New black-box test approach for elasticsearch in Nightly pipeline
Summary
The way we are currently end to end testing elasticsearch (e.g. https://gitlab.com/gitlab-org/gitlab/-/blob/master/qa/qa/specs/features/ee/api/enablement/elasticsearch/elasticsearch_api_spec.rb) is implemented in the same way we test other front-end facing features, although, I will make the case here that this is not the appropriate way to black-box test elasticsearch functionality.
As per this issue #224766, the problem with elasticsearch testing is that there are a number of places where asynchronous processes need to complete before a test can be successfully run. Some of these asynch processes being:
- setting propagations
- cache clearing
- record indexing
- sidekiq worker queues
What this has led to is filing issues like this https://gitlab.com/gitlab-org/quality/team-tasks/-/issues/395 that are requesting that logs be made available to test executors to verify certain preconditions are met on the server before executing certain verification steps of end to end tests. This, however, is incompatible with the philosophy behind black-box testing. The test is meant to emulate the experience of an end user, and end users are not able to introspect the state of the server or examine log files (typically).

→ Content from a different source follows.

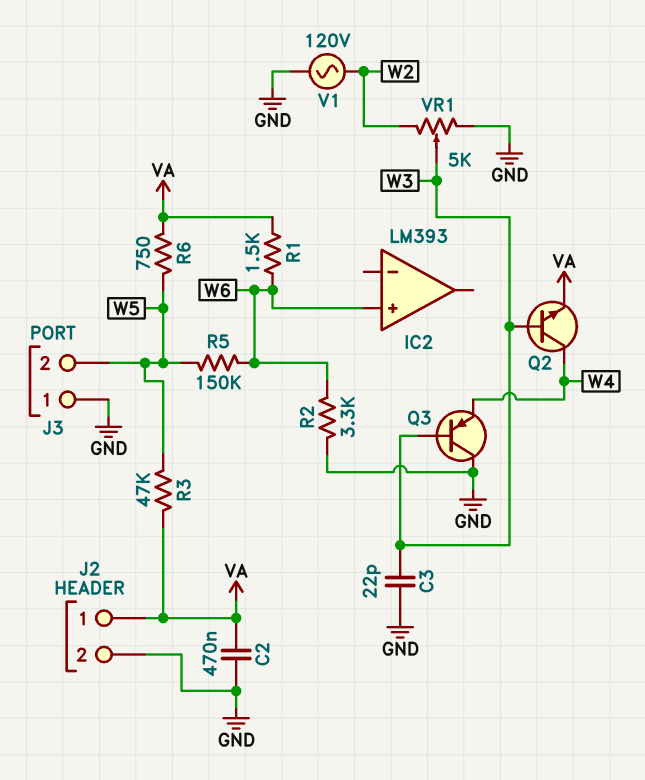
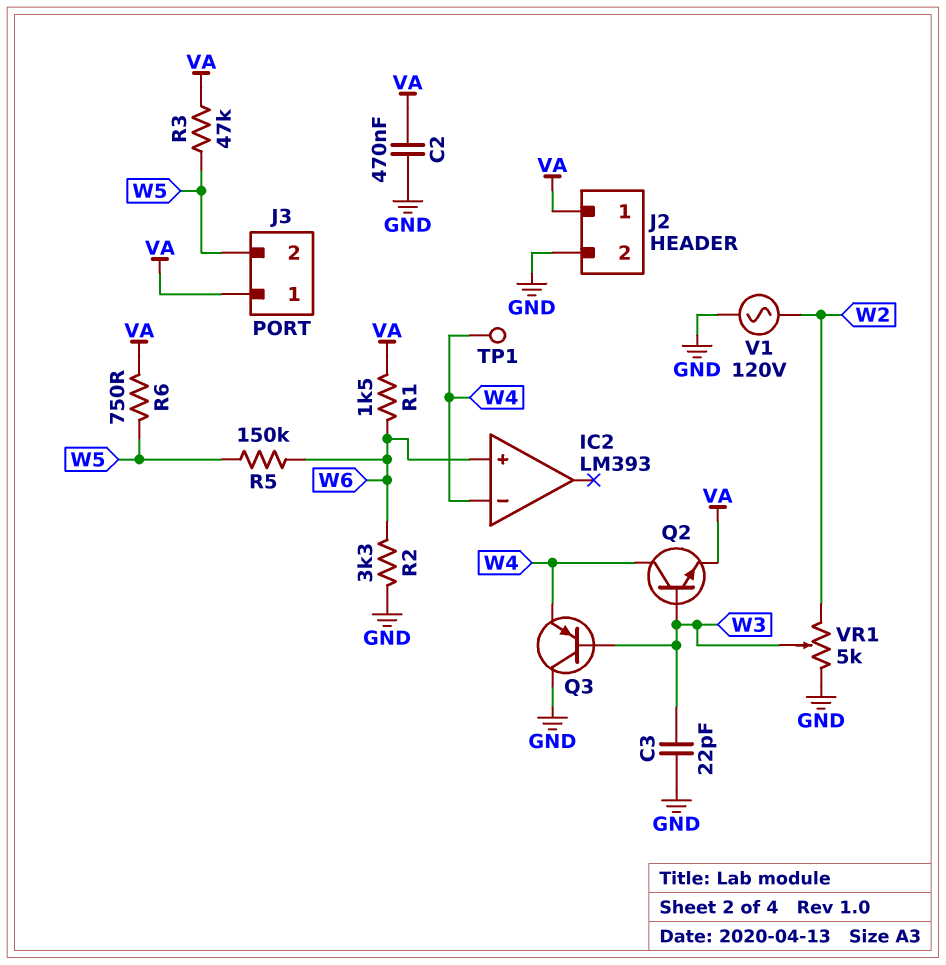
IC2 pin in-: none -> W4
J3 pin 1: GND -> VA
TP1: none -> test point (W4)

As an alternative, we (the quality department) have opted to insert hard wait times, and retry loops into various steps of the test to try to wait until elasticsearch is ready to accept queries. I posit that this is not a good idea in terms of test efficiency, usability, or customer experience because nested wait times extend the execution time of a test into lengths that are inefficient to run and also would be an unpleasant user experience.
Note: this idea was first discussed here #220246 (comment 374576598)
Improvements
A path forward: in order to simplify the tests and ensure a quality user experience, I'm proposing we do elasticsearch end to end testing in a different way.
- Start a container with elasticsearch installed (and turned on: #209122)
- Add a record to GitLab (using the API would be fastest)
- Start a loop that terminates after time X
- Search for the record while time is less than X
- If record found in that time PASS, else FAIL
That's it. No nested try loops. No introspection of the server logs. Just keep searching until we find the record or exceed the time threshold "X", where X is an amount of time that a user expects to wait, on average, for a record to be searchable. If we fail to retrieve a record in that time something has gone wrong. It doesn't really matter where, from the user perspective. If some critical piece of tech failed to start then an earlier unit or acceptance test should have caught that.
What this kind of test will tell us is that if our aggregate asynch times add up to more than the reasonable wait time X then we're taking too long somewhere and we should examine why. That is what this kind of testing will alert us to, and we can stop adding arbitrary wait times into the existing tests when elasticsearch isn't responding appropriately.
To consider for future iterations: we could implement various time thresholds that would indicate the severity of the problem, much like https://about.gitlab.com/handbook/engineering/quality/issue-triage/#severity
Risks
Since this kind of test has the potential to run for X amount of time (plus setup time) it may be more prudent to run this test less frequently, as in the nightly pipeline. Also there's the potential of this kind of test breaking due to flakiness or broken infrastructure and not because of a problem in elasticsearch.
Running tests less frequently gives is poorer time resolution into when things break.
@JohnMcGuire we'll need a value for "X" here that I'm hoping you can help provide.
Involved components
Elasticsearch Elasticsearch API
Optional: Intended side effects
Optional: Missing test coverage
There may be areas of unit or integration testing that we could improve upon with respect to ensuring all the components of elasticsearch are working properly before doing this kind of end to end test. I will need to conduct an audit of our lower level elasticsearch tests to know for sure.